Fundido en negro
España tiene el dudoso honor de ser uno de los campeones europeos del oscurantismo y el secretismo oficial. Los otros que le acompañan en el cajón más elevado del podio son Grecia, Chipre, Malta y Luxemburgo. La falta de transparencia, el cerrojazo informativo por parte de las administraciones públicas a datos que en la mayoría de las sociedades avanzadas están al alcance de los ciudadanos son unas constantes en el comportamiento de la clase política española sin distinción de siglas ni de ideología. No hay cargo público, por escasa que sea su relevancia, que no sostenga como un axioma que la información es poder. Más aún, la inmensa mayoría de nuestros políticos están absolutamente convencidos de ser los dueños de la información. El presidente de la Diputación de Castellón, Carlos Fabra, con ese desparpajo que da la prepotencia mamada desde la cuna ha resumido como nadie esa concepción absolutista del poder: "Qui paga, mana". No está solo. Son muchos los que piensan así. Entre otros, numerosos funcionarios que creen que la información es suya y de quien le mantiene en el cargo. Como regla general, en España toda información se considera reservada por si acaso, olvidando una de las reglas de oro de la democracia: Las instituciones públicas están para servir a los ciudadanos, que son quienes las financian con sus impuestos. Dicho en palabras de Sol Gallego: "La información no es propiedad del que la tiene, sino un derecho del individuo". Puesto en un titular: La democracia está basada en la información.
El pasado mes de octubre el presidente del Gobierno, José Luis Rodríguez Zapatero, se comprometía a promover en esta legislatura una ley que garantizara "el mayor acceso posible a la información pública". Zapatero no dio más detalles del contenido de la ley. En 2004, el programa electoral del PSOE ya prometía la elaboración de esta norma de transparencia pública. Y hasta la fecha. Vale la pena recordar que el primer país que permitió el libre acceso a los documentos oficiales fue Suecia en 1766; Estados Unidos cuenta desde los años 60 del pasado siglo con una legislación que vela por la transparencia informativa y en Europa, con las excepciones citadas, cualquier ciudadano puede solicitar con una llamada telefónica que se le remita, por ejemplo, un listado de todos los contratos realizados por un organismo público durante un periodo determinado de tiempo. En algunos países la Administración viene obligada a responder de inmediato en un plazo no superior a los 14 días de media. En España conseguir ese tipo de informaciones es casi una misión imposible para los periodistas. Para los ciudadanos es, sencillamente, impensable. En nuestro país hay que justificar las solicitudes de la información, pueden pasar meses antes de obtener una respuesta y se cuestiona sistemáticamente qué temas se pueden abordar públicamente y cuáles no.

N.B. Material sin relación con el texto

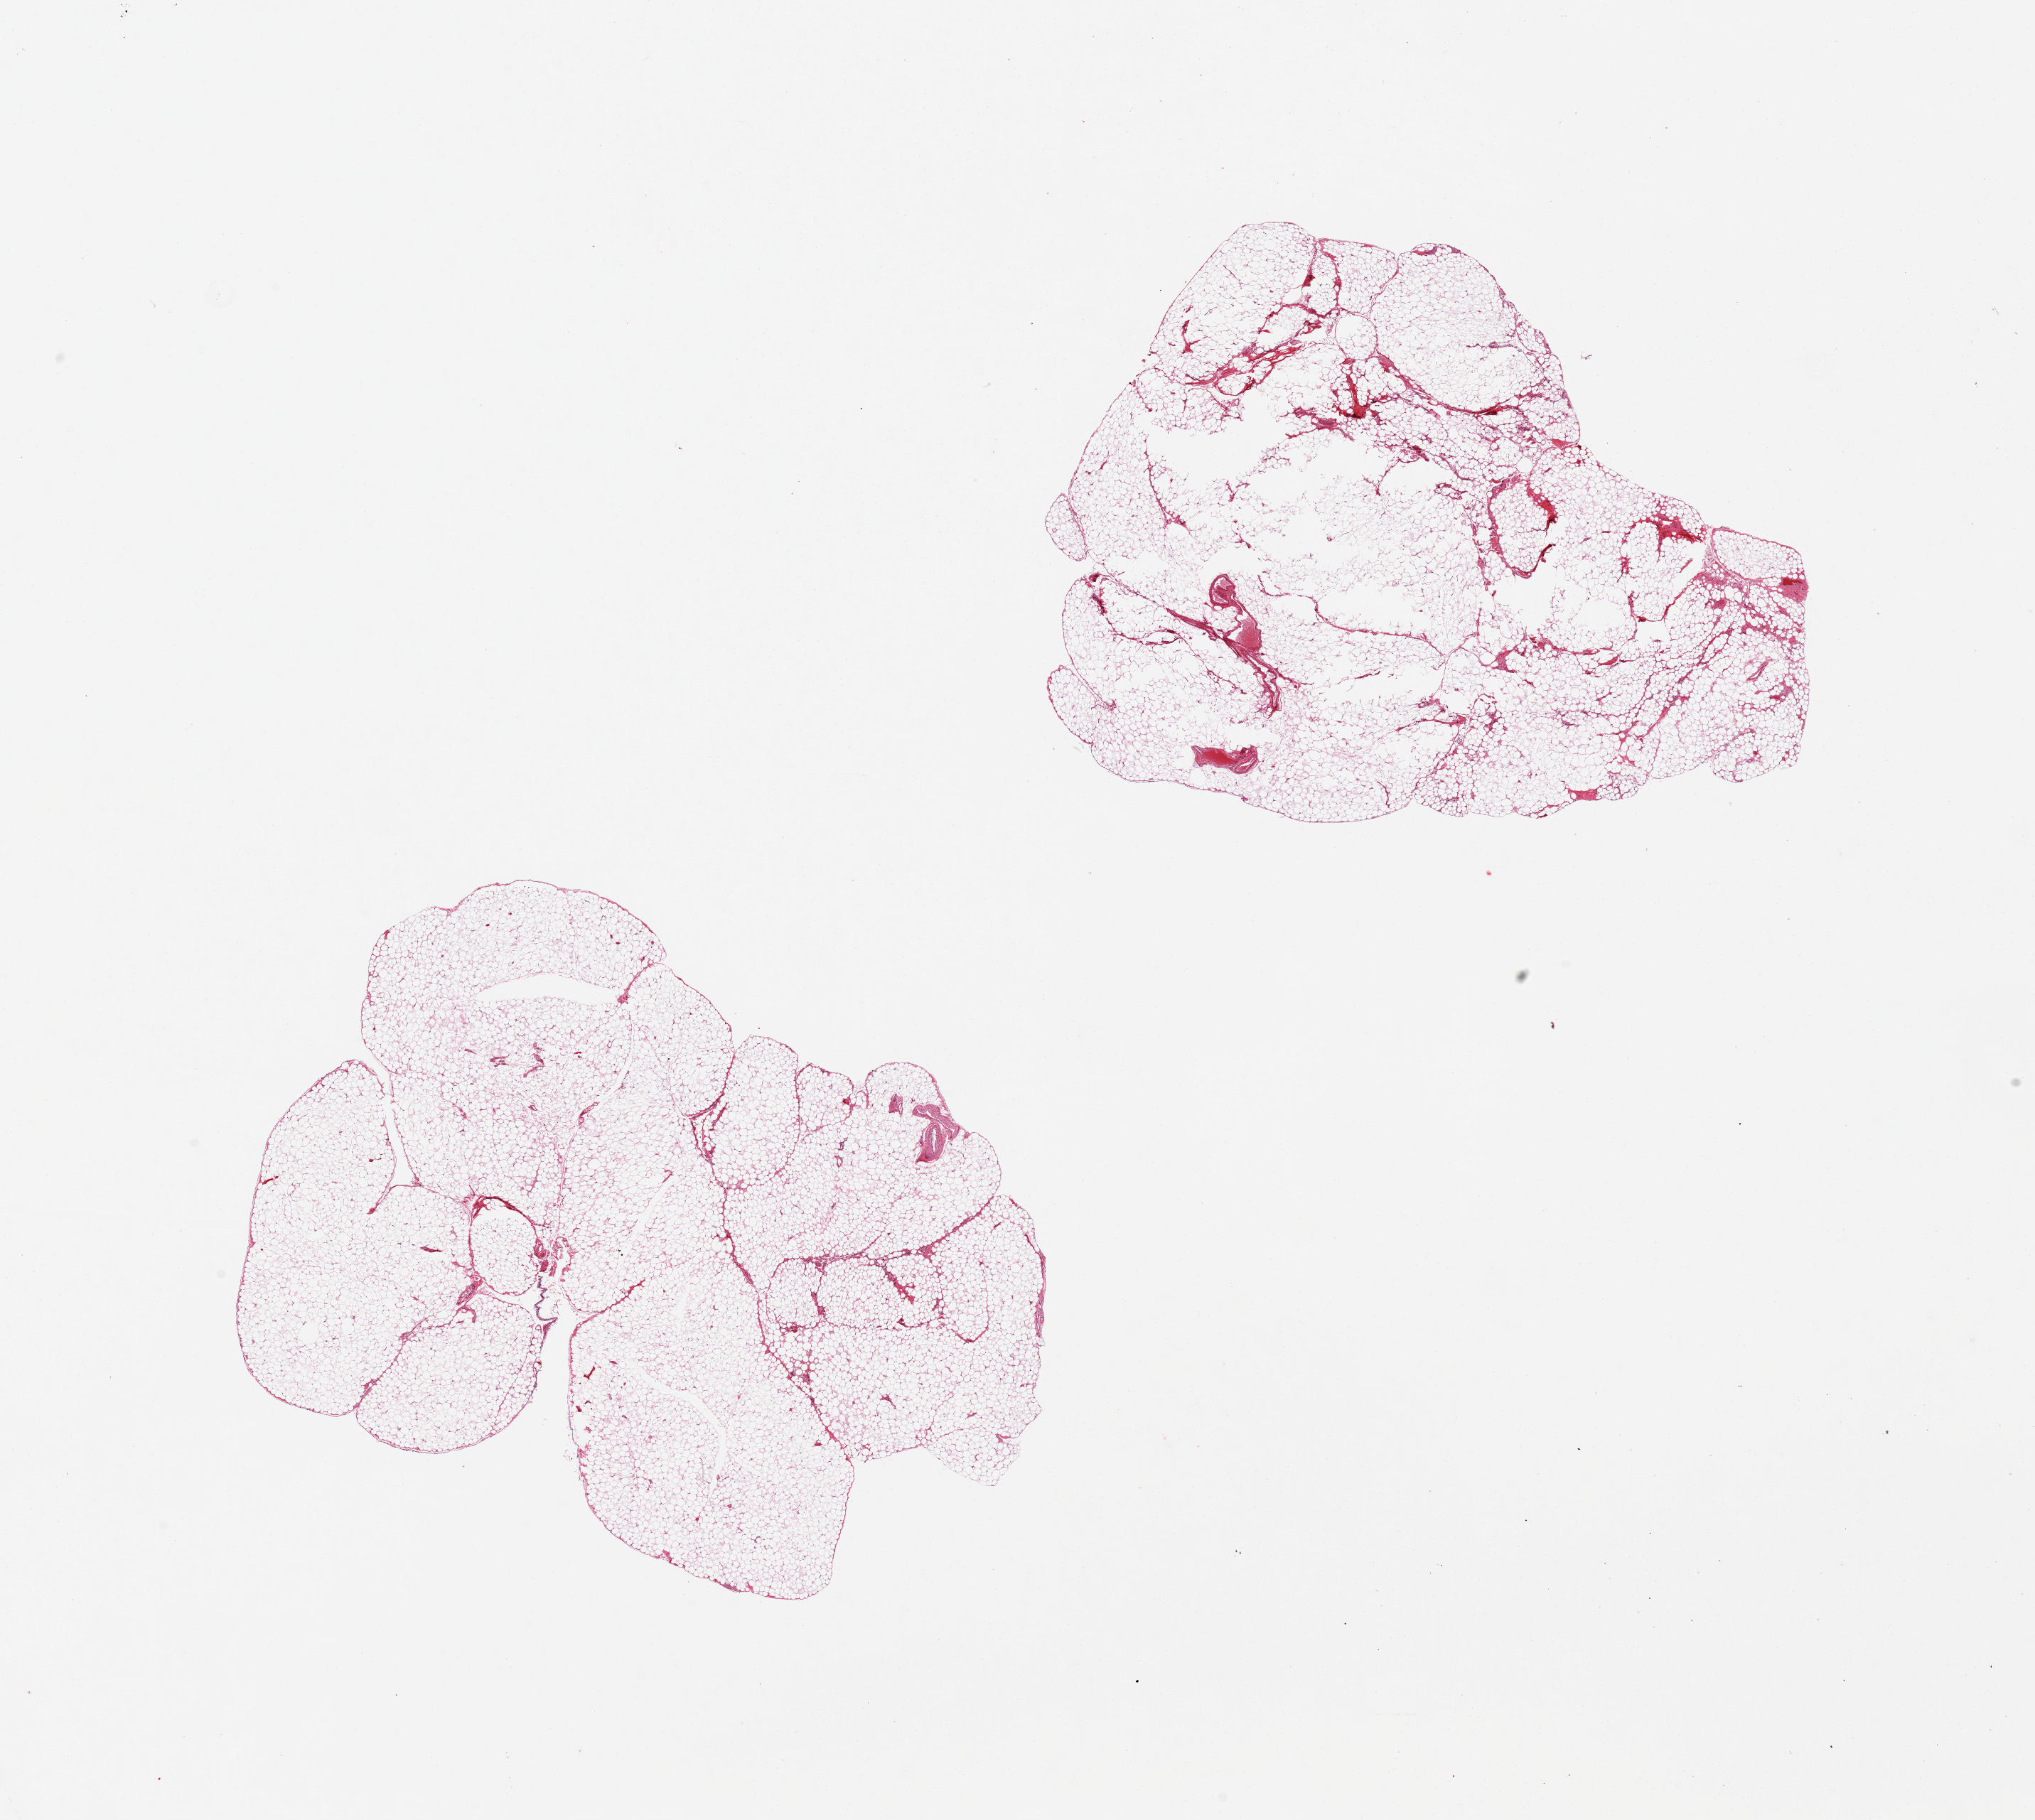
H&E whole-slide image — a low-resolution overview of the entire scanned area, about 22.6 x 20.3 mm (slide scanned at 20x). PAXgene-fixed, paraffin-embedded tissue. Sampled site (target tissue): omentum. Donor tissue sample. Donor: male.
Review note (as recorded): 2 pieces, central defects in 1 piece (?poor fixation).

La Comunidad Valenciana, en este sentido, no es diferente del resto de España. Sólo que en nuestra tierra al fundido en negro, el secretismo y las restricciones se superpone un tono de menosprecio en las respuestas, cuando se consiguen, que hacen de las administraciones, autonómicas o locales, tanto da, unos organismos irritantes. Si es duro de soportar figurar en el furgón de cola en cuanto a la transparencia informativa se refiere, que, además, pretendan tomarle el pelo al ciudadano que pide la información es insultante.
La doctrina Fabra se ha extendido como una metástasis en todos los organismos públicos valencianos. Así no hay manera de saber ni cuánto ha costado el viaje del Papa, ni las listas de espera de la sanidad pública, ni que los ayuntamientos faciliten los contratos urbanísticos. Oscurantismo casi siempre es sinónimo de corrupción. Deberían tenerlo en cuenta los políticos. Y los ciudadanos deberíamos recordárselo más a menudo.